This work addresses the challenge faced by current vision-language models (VLMs) in autonomous driving, where balancing high-level semantic reasoning with precise motion control often entails a trade-off between model scale and planning accuracy. To overcome this limitation, the authors propose a decoupled framework that explicitly separates reasoning from control for the first time: a large-scale vision-language model (Navigator) handles semantic understanding, while a lightweight, trainable driving module (Driver) executes motion planning. This design preserves strong semantic capabilities while significantly reducing training costs and yielding interpretable intermediate representations. Evaluated on the nuScenes end-to-end motion planning benchmark, the proposed approach outperforms existing large VLM-based baselines.

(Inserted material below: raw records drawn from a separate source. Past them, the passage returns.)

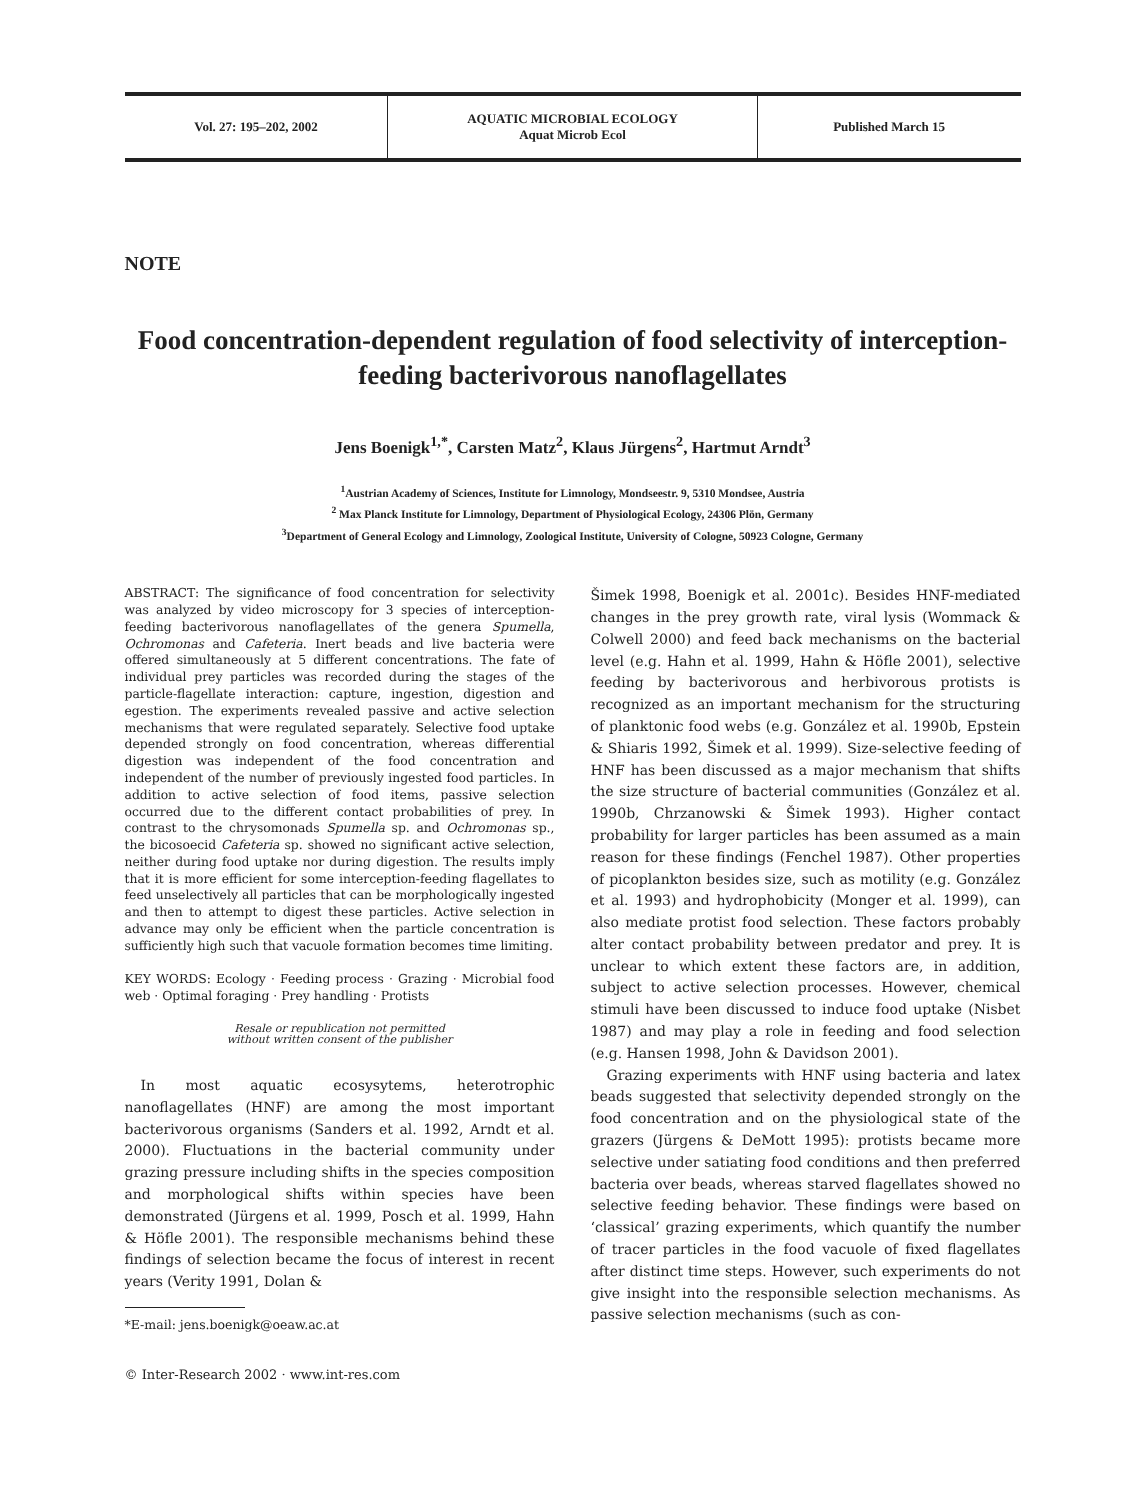Vol. 27: 195–202, 2002
AQUATIC MICROBIAL ECOLOGY
Aquat Microb Ecol
Published March 15
NOTE
Food concentration-dependent regulation of food selectivity of interception-feeding bacterivorous nanoflagellates
Jens Boenigk<sup>1,*</sup>, Carsten Matz<sup>2</sup>, Klaus Jürgens<sup>2</sup>, Hartmut Arndt<sup>3</sup>
<sup>1</sup> Austrian Academy of Sciences, Institute for Limnology, Mondseestr. 9, 5310 Mondsee, Austria
<sup>2</sup> Max Planck Institute for Limnology, Department of Physiological Ecology, 24306 Plön, Germany
<sup>3</sup> Department of General Ecology and Limnology, Zoological Institute, University of Cologne, 50923 Cologne, Germany
ABSTRACT: The significance of food concentration for selectivity was analyzed by video microscopy for 3 species of interception-feeding bacterivorous nanoflagellates of the genera Spumella, Ochromonas and Cafeteria. Inert beads and live bacteria were offered simultaneously at 5 different concentrations. The fate of individual prey particles was recorded during the stages of the particle-flagellate interaction: capture, ingestion, digestion and egestion. The experiments revealed passive and active selection mechanisms that were regulated separately. Selective food uptake depended strongly on food concentration, whereas differential digestion was independent of the food concentration and independent of the number of previously ingested food particles. In addition to active selection of food items, passive selection occurred due to the different contact probabilities of prey. In contrast to the chrysomonads Spumella sp. and Ochromonas sp., the bicosoecid Cafeteria sp. showed no significant active selection, neither during food uptake nor during digestion. The results imply that it is more efficient for some interception-feeding flagellates to feed unselectively all particles that can be morphologically ingested and then to attempt to digest these particles. Active selection in advance may only be efficient when the particle concentration is sufficiently high such that vacuole formation becomes time limiting.
KEY WORDS: Ecology · Feeding process · Grazing · Microbial food web · Optimal foraging · Prey handling · Protists
Resale or republication not permitted
without written consent of the publisher
In most aquatic ecosysytems, heterotrophic nanoflagellates (HNF) are among the most important bacterivorous organisms (Sanders et al. 1992, Arndt et al. 2000). Fluctuations in the bacterial community under grazing pressure including shifts in the species composition and morphological shifts within species have been demonstrated (Jürgens et al. 1999, Posch et al. 1999, Hahn & Höfle 2001). The responsible mechanisms behind these findings of selection became the focus of interest in recent years (Verity 1991, Dolan &
*E-mail: jens.boenigk@oeaw.ac.at
© Inter-Research 2002 · www.int-res.com
Šimek 1998, Boenigk et al. 2001c). Besides HNF-mediated changes in the prey growth rate, viral lysis (Wommack & Colwell 2000) and feed back mechanisms on the bacterial level (e.g. Hahn et al. 1999, Hahn & Höfle 2001), selective feeding by bacterivorous and herbivorous protists is recognized as an important mechanism for the structuring of planktonic food webs (e.g. González et al. 1990b, Epstein & Shiaris 1992, Šimek et al. 1999). Size-selective feeding of HNF has been discussed as a major mechanism that shifts the size structure of bacterial communities (González et al. 1990b, Chrzanowski & Šimek 1993). Higher contact probability for larger particles has been assumed as a main reason for these findings (Fenchel 1987). Other properties of picoplankton besides size, such as motility (e.g. González et al. 1993) and hydrophobicity (Monger et al. 1999), can also mediate protist food selection. These factors probably alter contact probability between predator and prey. It is unclear to which extent these factors are, in addition, subject to active selection processes. However, chemical stimuli have been discussed to induce food uptake (Nisbet 1987) and may play a role in feeding and food selection (e.g. Hansen 1998, John & Davidson 2001).
Grazing experiments with HNF using bacteria and latex beads suggested that selectivity depended strongly on the food concentration and on the physiological state of the grazers (Jürgens & DeMott 1995): protists became more selective under satiating food conditions and then preferred bacteria over beads, whereas starved flagellates showed no selective feeding behavior. These findings were based on ‘classical’ grazing experiments, which quantify the number of tracer particles in the food vacuole of fixed flagellates after distinct time steps. However, such experiments do not give insight into the responsible selection mechanisms. As passive selection mechanisms (such as con-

Vision-language models (VLMs) have emerged as a promising direction for end-to-end autonomous driving (AD) by jointly modeling visual observations, driving context, and language-based reasoning. However, existing VLM-based systems face a trade-off between high-level reasoning and motion planning: large models offer strong semantic understanding but are costly to adapt for precise control, whereas small VLM models can be fine-tuned efficiently but often exhibit weaker reasoning. We propose NaviDriveVLM, a decoupled framework that separates reasoning from action generation using a large-scale Navigator and a lightweight trainable Driver. This design preserves reasoning ability, reduces training cost, and provides an explicit interpretable intermediate representation for downstream planning. Experiments on the nuScenes benchmark show that NaviDriveVLM outperforms large VLM baselines in end-to-end motion planning.